WRITTEN EXERCISE A ▸
Please copy the passage of the post on programming languages research word for word, starting at the words "If you want" and ending after the words "2017, OOPSLA 2016).".
WRITTEN EXERCISE B ▸
Answer these questions from the post on programming languages research:
(i) What did the machine learning researcher say in response to the author's summary?
(ii) Research at which university does the author say biases the list of topics?
(iii) Which three conference programs does the author recommend checking out?
WRITTEN EXERCISE C ▸
Continue the post on programming languages research, not the listing, from its final sentence.

EXTRACT ▸
This is the first post in a Q&A series I’m doing for software engineers who are interested in getting into programming languages (PL) research. And it’s a great question to start with because it’s impossible to get into PL research if you don’t know what it is. The name really isn’t self-explanatory.
Type systems, formal analysis and security related things are all I know of in PL research. What other types of research are under a PL PhD?
Any one-line summary of PL research is going to miss the mark, but here’s an attempt at one, anyways: PL research is about reasoning about programs. Sometimes we do the reasoning ourselves, sometimes we build algorithms or tools that do the reasoning automatically, and sometimes we make it easier for programmers to do the reasoning.
I once gave a quick summary along those lines to a machine learning researcher, who then responded “so basically, you guys solve the halting problem.”¹ I mean, basically. Pretty much anything interesting you could ever want to know about a program is undecidable. And yet PL is a thriving field. How?
Typically, we explore some trade-offs:
- We solve decidable sub-problems of an undecidable problem.
- We approximate a solution to an undecidable problem that mostly works in practice.
- We limit what we let the programmer do so that we can avoid solving the problem altogether. (This is often actually a really good solution.)
This explanation for sure falls short, though, so let’s get into some examples. I’ll walk through a small selection of topics I know about. I’m not going to pretend it’s an exhaustive list, and it’s definitely biased by the kinds of research I’m exposed to at UW. Also note that this list is constantly evolving, and that there’s some overlap with software engineering research—I’m not going to get into the distinction.
If you want to learn more about any of these topics or see what other kinds of PL research exist, I recommend checking out the programs for some big PL conferences (PLDI 2017 [not yet posted, but hopefully soon], POPL 2017, OOPSLA 2016).

RECORDS SUPPLIED ▸
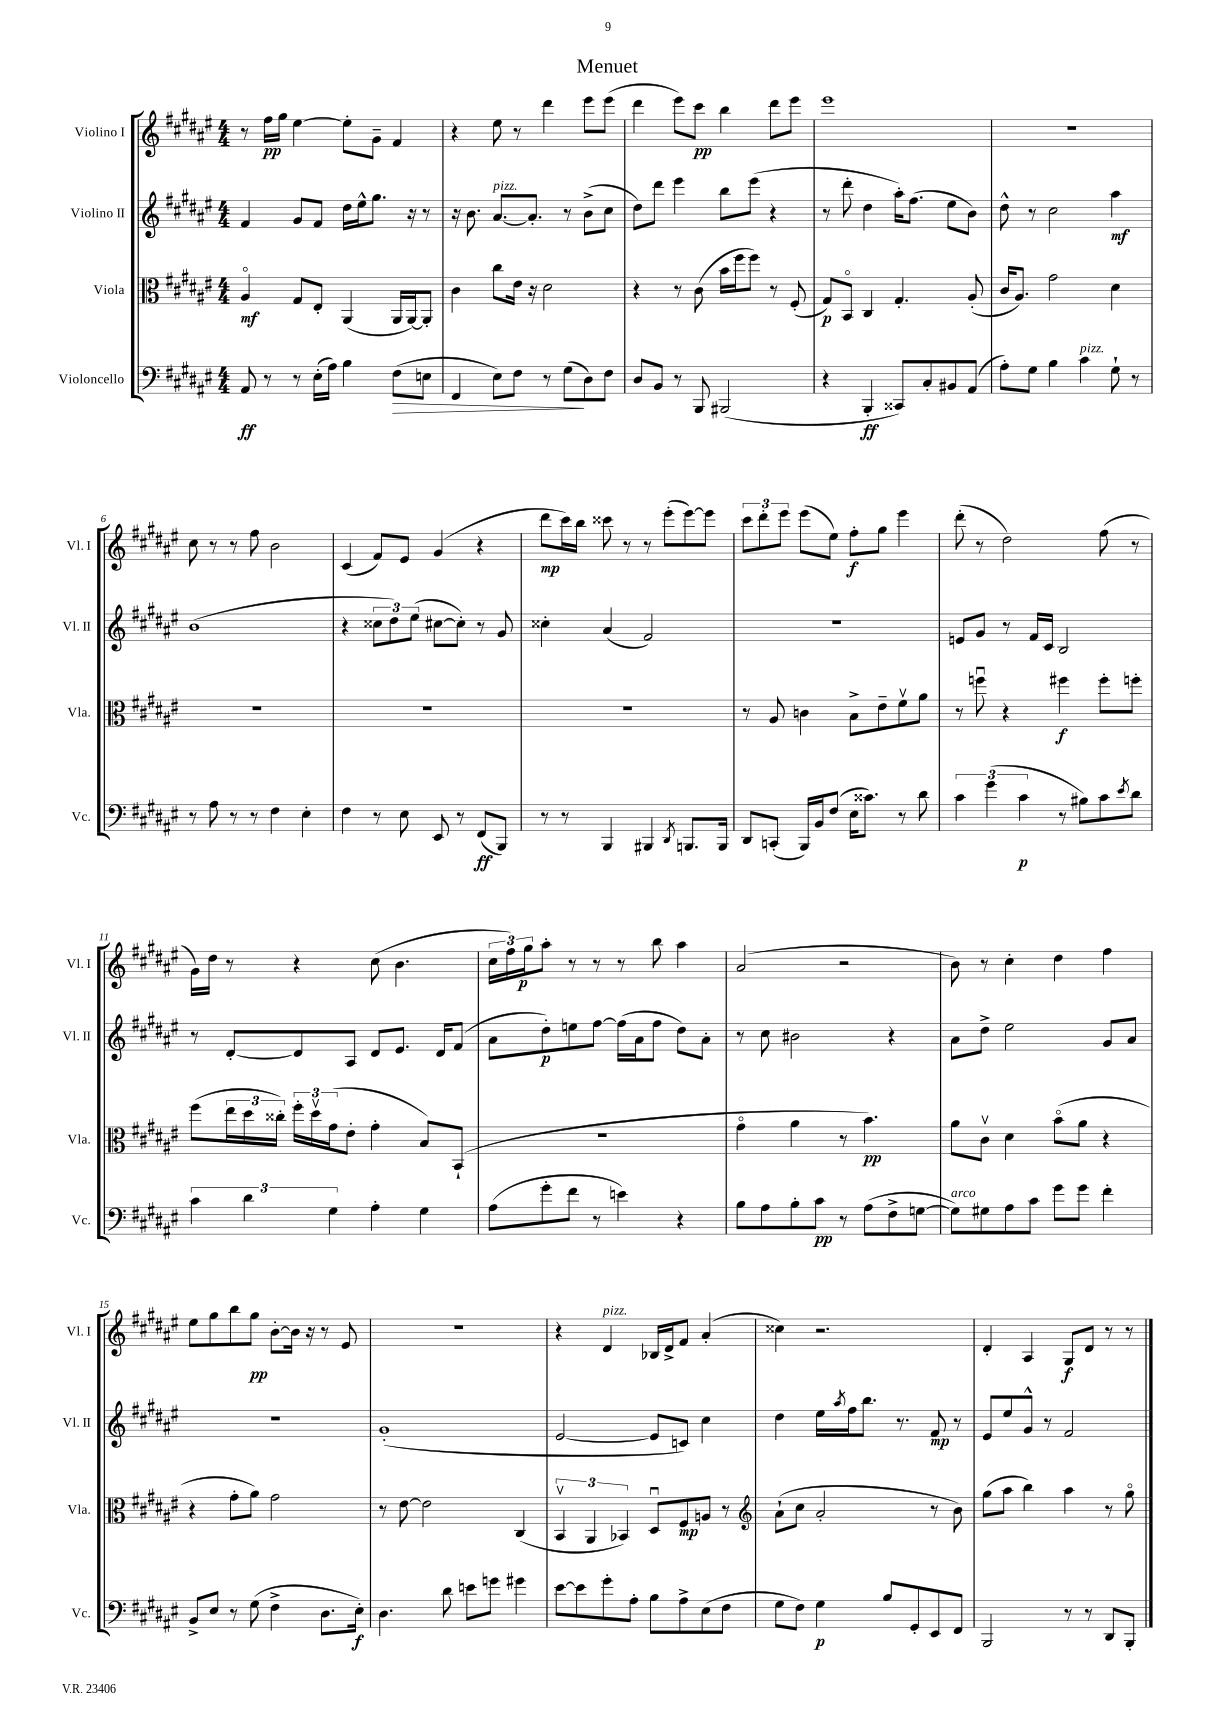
\header { title = "Menuet" }
<<
\new StaffGroup <<
\new Staff = "s0" \with { instrumentName = "Violino I" shortInstrumentName = "Vl. I" } {
    \clef treble \key fis \major \numericTimeSignature \time 4/4
    r8 fis''16\pp gis''16 eis''4~ eis''8-. gis'8-- fis'4 |
    r4 eis''8 r8 dis'''4 eis'''8 eis'''8( |
    dis'''4 eis'''8) cis'''8\pp b''4 dis'''8 eis'''8 |
    eis'''1 |
    r1 |
    cis''8 r8 r8 fis''8 b'2 |
    cis'4( fis'8) eis'8 gis'4( r4 |
    dis'''8\mp cis'''16) b''16 cisis'''8 r8 r8 eis'''8-.( eis'''8~) eis'''8 |
    \tuplet 3/2 { cis'''8 dis'''8-. eis'''8 } eis'''8( eis''8) fis''8-.\f gis''8 eis'''4 |
    dis'''8-.( r8 dis''2) fis''8( r8 |
    gis'16) dis''16 r8 r4 cis''8( b'4. |
    \tuplet 3/2 { cis''16 fis''16) gis''16\p } ais''8-. r8 r8 r8 b''8 ais''4 |
    ais'2( r2 |
    b'8) r8 cis''4-. dis''4 fis''4 |
    eis''8 gis''8 b''8 gis''8\pp b'8~-. b'16 r16 r8 eis'8 |
    R1 |
    r4 dis'4^\markup { \italic "pizz." } bes16 dis'16-> fis'8 ais'4-.( |
    cisis''4) r2. |
    dis'4-. ais4 gis8\f dis'8 r8 r8 \bar "|." |
}
\new Staff = "s1" \with { instrumentName = "Violino II" shortInstrumentName = "Vl. II" } {
    \clef treble \key fis \major \numericTimeSignature \time 4/4
    fis'4 gis'8 fis'8 dis''16 eis''16-^ gis''8. r16 r8 |
    r16 b'8. ais'8.~^\markup { \italic "pizz." } ais'8.-. r8 b'8->( cis''8 |
    dis''8) dis'''8 eis'''4 b''8 eis'''8( r4 |
    r8 dis'''8-. dis''4 ais''16-.) fis''8.( eis''8 b'8) |
    dis''8-^ r8 cis''2 ais''4\mf |
    b'1( |
    r4 \tuplet 3/2 { cisis''8 dis''8) eis''8( } cis''8~ cis''8-.) r8 gis'8 |
    cisis''4-. ais'4( fis'2) |
    R1 |
    e'8 gis'8 r8 fis'16 cis'16 b2 |
    r8 dis'8~-. dis'8 ais8 dis'8 eis'8. dis'16 fis'8( |
    ais'8 dis''8-.\p) e''8 fis''8~ fis''16( ais'16 fis''8 dis''8) ais'8-. |
    r8 cis''8 bis'2 r4 |
    ais'8 dis''8-> eis''2 gis'8 ais'8 |
    R1 |
    gis'1-.( |
    eis'2~ eis'8 c'8) cis''4 |
    dis''4 eis''16 \acciaccatura { ais''8 } fis''16 b''8. r8. fis'8\mp r8 |
    eis'8 eis''8 gis'8-^ r8 fis'2 \bar "|." |
}
\new Staff = "s2" \with { instrumentName = "Viola" shortInstrumentName = "Vla." } {
    \clef alto \key fis \major \numericTimeSignature \time 4/4
    ais4\flageolet\mf gis8 eis8-. ais,4( ais,16 ais,16~) ais,8-. |
    cis'4 cis''8 eis'16 r16 dis'2 |
    r4 r8 cis'8( b'16 fis''16 fis''8) r8 fis8-.( |
    gis8\p) b,8\flageolet cis4 gis4.-. ais8-.( |
    cis'16 ais8.) gis'2 dis'4 |
    R1 |
    R1 |
    R1 |
    r8 ais8 c'4 b8-> eis'8-- fis'8\upbow ais'8 |
    r8 f''8\downbow r4 fis''4\f fis''8-. f''8-. |
    fis''8( \tuplet 3/2 { eis''16 dis''16 cisis''16-.) } \tuplet 3/2 { fis''16-. dis''16\upbow gis'16( } eis'8-. gis'4-. b8) b,8-!( |
    R1 |
    gis'4\flageolet ais'4 r8 b'4.\pp) |
    ais'8 cis'8\upbow dis'4 b'8\flageolet( ais'8 r4 |
    r4 gis'8-. ais'8) gis'2 |
    r8 eis'8~ eis'2 cis4( |
    \tuplet 3/2 { b,4\upbow ais,4 bes,4) } dis8\downbow fis8\mp a8 r8 |
    \clef treble ais'8-!( cis''8 ais'2-. r8 b'8) |
    gis''8( ais''8 b''4) ais''4 r8 gis''8\flageolet \bar "|." |
}
\new Staff = "s3" \with { instrumentName = "Violoncello" shortInstrumentName = "Vc." } {
    \clef bass \key fis \major \numericTimeSignature \time 4/4
    ais,8\ff r8 r8 eis16-.( ais16) b4 fis8\>( e8 |
    fis,4 eis8) fis8 r8 gis8\!( dis8) fis8 |
    dis8 b,8 r8 b,,8 bis,,2( |
    r4 b,,4-.\ff cisis,8) cis8-. bis,8 ais,8( |
    ais8-.) gis8 b4 cis'4^\markup { \italic "pizz." } gis8-! r8 |
    r8 ais8 r8 r8 fis4 eis4-. |
    fis4 r8 eis8 eis,8 r8 fis,8\ff( b,,8) |
    r8 r8 b,,4 bis,,4 \acciaccatura { dis,8 } b,,8. b,,16 |
    dis,8 c,8-.( b,,16) b,16 fis8( eis16 cisis'8.) r8 dis'8 |
    \tuplet 3/2 { cis'4 gis'4( cis'4\p } r8 bis8) cis'8 \acciaccatura { eis'8 } dis'8 |
    \tuplet 3/2 { cis'4 dis'4 gis4 } ais4-. gis4 |
    ais8( gis'8-. fis'8 r8 e'4) r4 |
    b8 ais8 b8-. cis'8\pp r8 ais8( fis8-> g8~ |
    g8^\markup { \italic "arco" }) gis8 ais8 cis'8 gis'8 gis'8 fis'4-. |
    b,8-> eis8 r8 gis8( fis4-> dis8. eis16-.\f) |
    dis4. dis'8 e'8 g'8 gis'4 |
    eis'8~ eis'8 gis'8-. ais8-. b8 ais8-> eis8( fis8 |
    gis8 fis8) gis4\p b8 gis,8-. eis,8 fis,8 |
    b,,2 r8 r8 dis,8 b,,8-. \bar "|." |
}
>>
>>
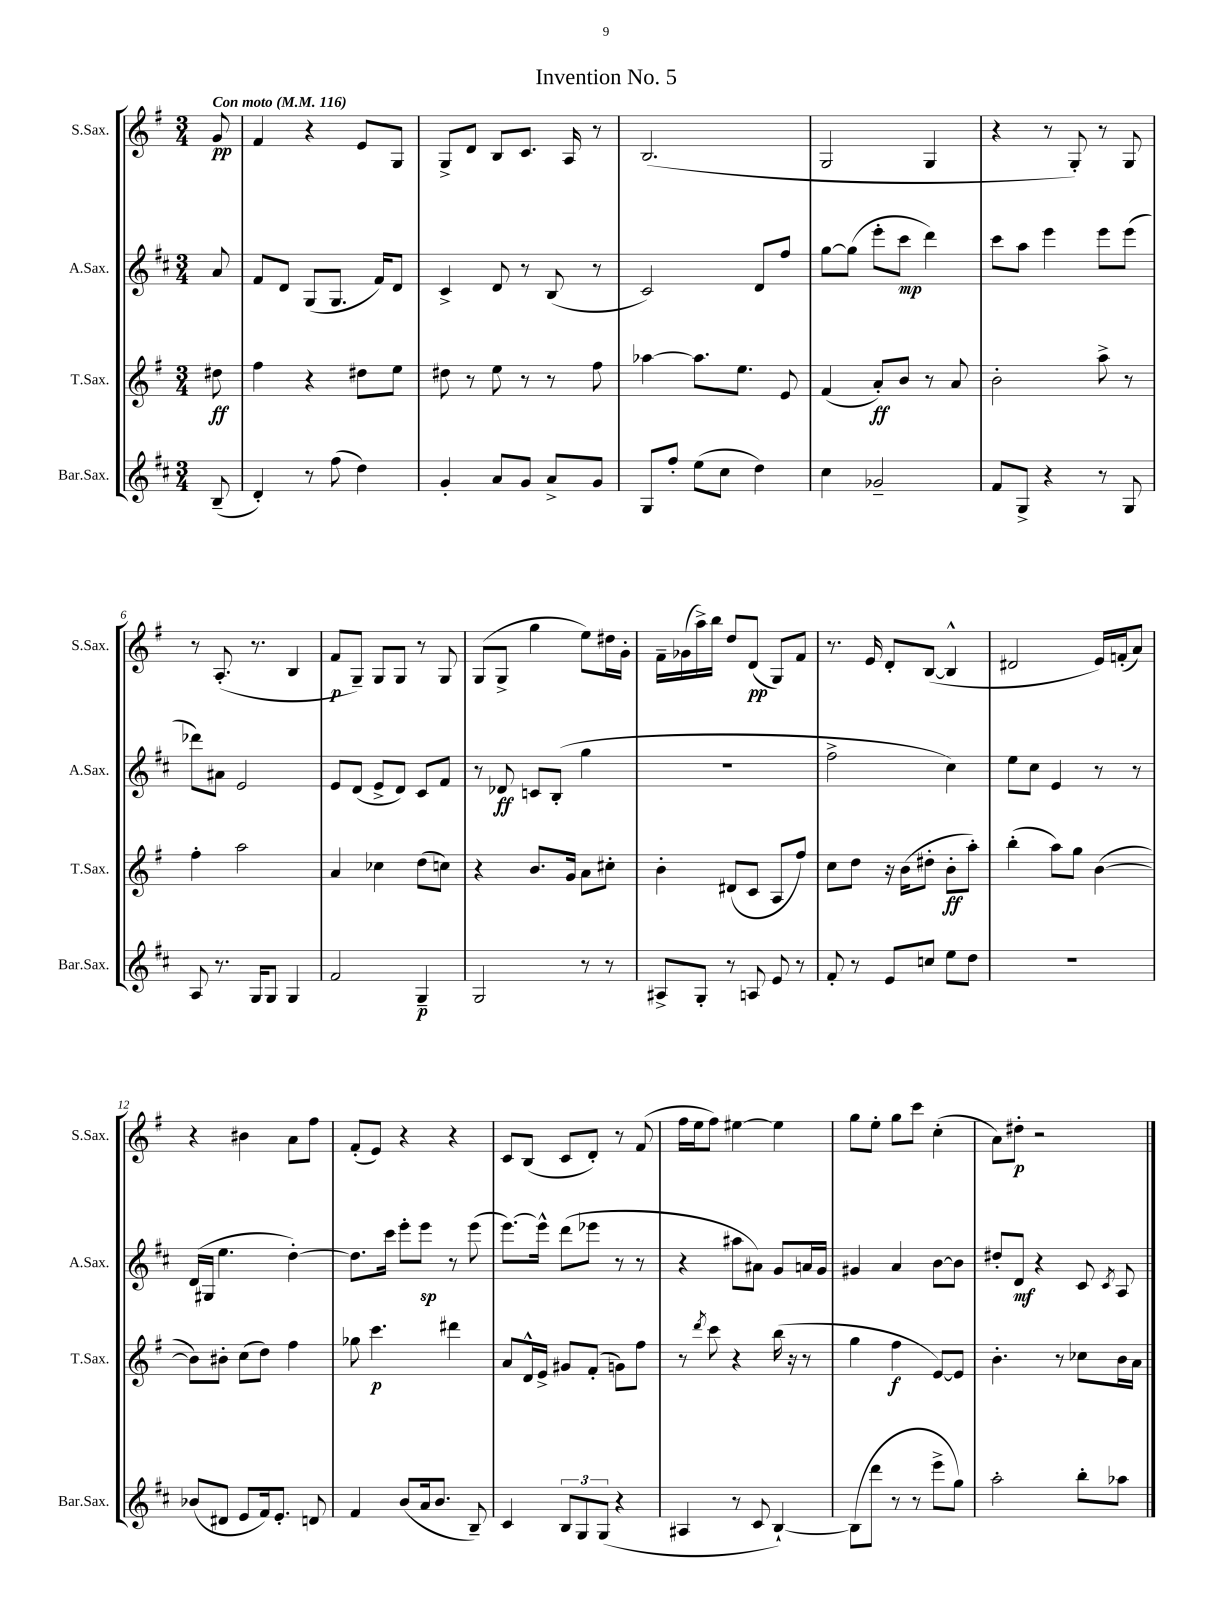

REPLY A ▸
If you want to learn more about any of these topics or see what other kinds of PL research exist, I recommend checking out the programs for some big PL conferences (PLDI 2017 [not yet posted, but hopefully soon], POPL 2017, OOPSLA 2016).

REPLY B ▸
(i) "so basically, you guys solve the halting problem."
(ii) UW.
(iii) PLDI 2017, POPL 2017 and OOPSLA 2016.

REPLY C ▸
Language Design & Implementation
What it is: This is probably what most people think we do: design and implement programming languages.² This often means developing new abstractions that help programmers express something that is difficult to express or avoid common mistakes. Sometimes it’s just a matter of combining and implementing existing abstractions the right way. It’s actually a pretty small part of PL research, but there are people who focus on it, and it intersects a lot with other kinds of PL research.
Recent example: Checked C is a project at Microsoft Research with the goal of making your life less miserable if you have to write C programs. In their words:
Checked C … adds checking to C to detect or prevent common programming errors such as buffer overruns, out-of-bounds memory accesses, and incorrect type casts.
Why you should care: You use these languages every day. No matter how awesome of a programmer you are, there are sometimes things you can’t express easily or mistakes that you’re likely to make. Researchers are trying to make your life easier.
What it is: General-purpose programming languages (like C or Java) are great. But sometimes, you can get a lot more power by using a language that is specific to the problem you are solving (say, by using Mathematica for math, or SQL to query a database). Domain-specific languages (DSLs) are designed for these specific tasks.
Recent example: Luck is a language that makes it easier to write generators (which generate test inputs) for QuickCheck-style (automatic) testing.
Why you should care: You already do! DSLs are all around you. They’re often disguised as frameworks or libraries. You can view Spring MVC as a DSL. The same goes for mocking frameworks like Mockito.
What it is: Solver-aided languages are (usually domain-specific) languages backed by constraint solvers. These languages let you leave some of the reasoning to a logic solver, so you can write high-level programs and have the logic solver prove your program correct (verification), generate correct code on the fly (angelic execution), or produce correct programs for you (synthesis).
Recent example: Rosette is a solver-aided language that makes it easy to write new solver-aided languages (pretty meta). One recent application of Rosette is a solver-aided language that helps programmers generate lots of different inputs for testing (kind of like Luck, but very different under the hood).
Why you should care: For all of the same reasons you care about DSLs and general-purpose programming languages, with the added bonus that constraint solvers are really good at the tedious things you don’t like wasting your time on. Imagine if all of the time you spent thinking about low-level details and writing boilerplate were freed up to spend just on the fun, creative stuff. Your job would be more fun; your code would be better.
What it is: An elaboration of the above, but not limited to its use in new languages. Basically, programming is hard, so let’s let our computers do some of the programming for us. Sometimes we give the computer a specification of what our program should do; sometimes we give it some examples and let it figure out the rest.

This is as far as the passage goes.